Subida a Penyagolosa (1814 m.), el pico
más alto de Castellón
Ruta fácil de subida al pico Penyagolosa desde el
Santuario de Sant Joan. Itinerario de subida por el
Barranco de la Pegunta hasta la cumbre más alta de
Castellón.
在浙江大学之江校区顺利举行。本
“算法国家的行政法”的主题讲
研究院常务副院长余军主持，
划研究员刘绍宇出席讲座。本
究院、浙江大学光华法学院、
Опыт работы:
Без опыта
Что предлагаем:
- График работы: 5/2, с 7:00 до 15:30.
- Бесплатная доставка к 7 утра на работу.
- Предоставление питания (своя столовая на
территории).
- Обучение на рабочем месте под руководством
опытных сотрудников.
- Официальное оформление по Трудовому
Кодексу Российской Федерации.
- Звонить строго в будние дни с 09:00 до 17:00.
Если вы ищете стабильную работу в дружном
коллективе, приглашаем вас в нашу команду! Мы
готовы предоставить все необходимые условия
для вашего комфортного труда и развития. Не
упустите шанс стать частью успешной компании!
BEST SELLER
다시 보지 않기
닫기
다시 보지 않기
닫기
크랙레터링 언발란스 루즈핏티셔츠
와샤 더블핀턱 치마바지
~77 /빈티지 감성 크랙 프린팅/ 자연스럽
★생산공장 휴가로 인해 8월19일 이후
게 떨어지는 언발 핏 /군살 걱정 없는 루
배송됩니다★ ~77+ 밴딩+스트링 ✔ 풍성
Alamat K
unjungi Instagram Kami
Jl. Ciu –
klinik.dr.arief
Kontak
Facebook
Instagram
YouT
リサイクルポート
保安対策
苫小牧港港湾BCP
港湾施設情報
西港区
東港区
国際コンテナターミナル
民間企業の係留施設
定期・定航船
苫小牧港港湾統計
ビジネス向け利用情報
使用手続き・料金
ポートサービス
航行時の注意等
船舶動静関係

────────

Copy out every row above verbatim, line by line, keeping the original line breaks.

YOUR RESPONSE ->
Subida a Penyagolosa (1814 m.), el pico
más alto de Castellón
Ruta fácil de subida al pico Penyagolosa desde el
Santuario de Sant Joan. Itinerario de subida por el
Barranco de la Pegunta hasta la cumbre más alta de
Castellón.
在浙江大学之江校区顺利举行。本
“算法国家的行政法”的主题讲
研究院常务副院长余军主持，
划研究员刘绍宇出席讲座。本
究院、浙江大学光华法学院、
Опыт работы:
Без опыта
Что предлагаем:
- График работы: 5/2, с 7:00 до 15:30.
- Бесплатная доставка к 7 утра на работу.
- Предоставление питания (своя столовая на
территории).
- Обучение на рабочем месте под руководством
опытных сотрудников.
- Официальное оформление по Трудовому
Кодексу Российской Федерации.
- Звонить строго в будние дни с 09:00 до 17:00.
Если вы ищете стабильную работу в дружном
коллективе, приглашаем вас в нашу команду! Мы
готовы предоставить все необходимые условия
для вашего комфортного труда и развития. Не
упустите шанс стать частью успешной компании!
BEST SELLER
다시 보지 않기
닫기
다시 보지 않기
닫기
크랙레터링 언발란스 루즈핏티셔츠
와샤 더블핀턱 치마바지
~77 /빈티지 감성 크랙 프린팅/ 자연스럽
★생산공장 휴가로 인해 8월19일 이후
게 떨어지는 언발 핏 /군살 걱정 없는 루
배송됩니다★ ~77+ 밴딩+스트링 ✔ 풍성
Alamat K
unjungi Instagram Kami
Jl. Ciu –
klinik.dr.arief
Kontak
Facebook
Instagram
YouT
リサイクルポート
保安対策
苫小牧港港湾BCP
港湾施設情報
西港区
東港区
国際コンテナターミナル
民間企業の係留施設
定期・定航船
苫小牧港港湾統計
ビジネス向け利用情報
使用手続き・料金
ポートサービス
航行時の注意等
船舶動静関係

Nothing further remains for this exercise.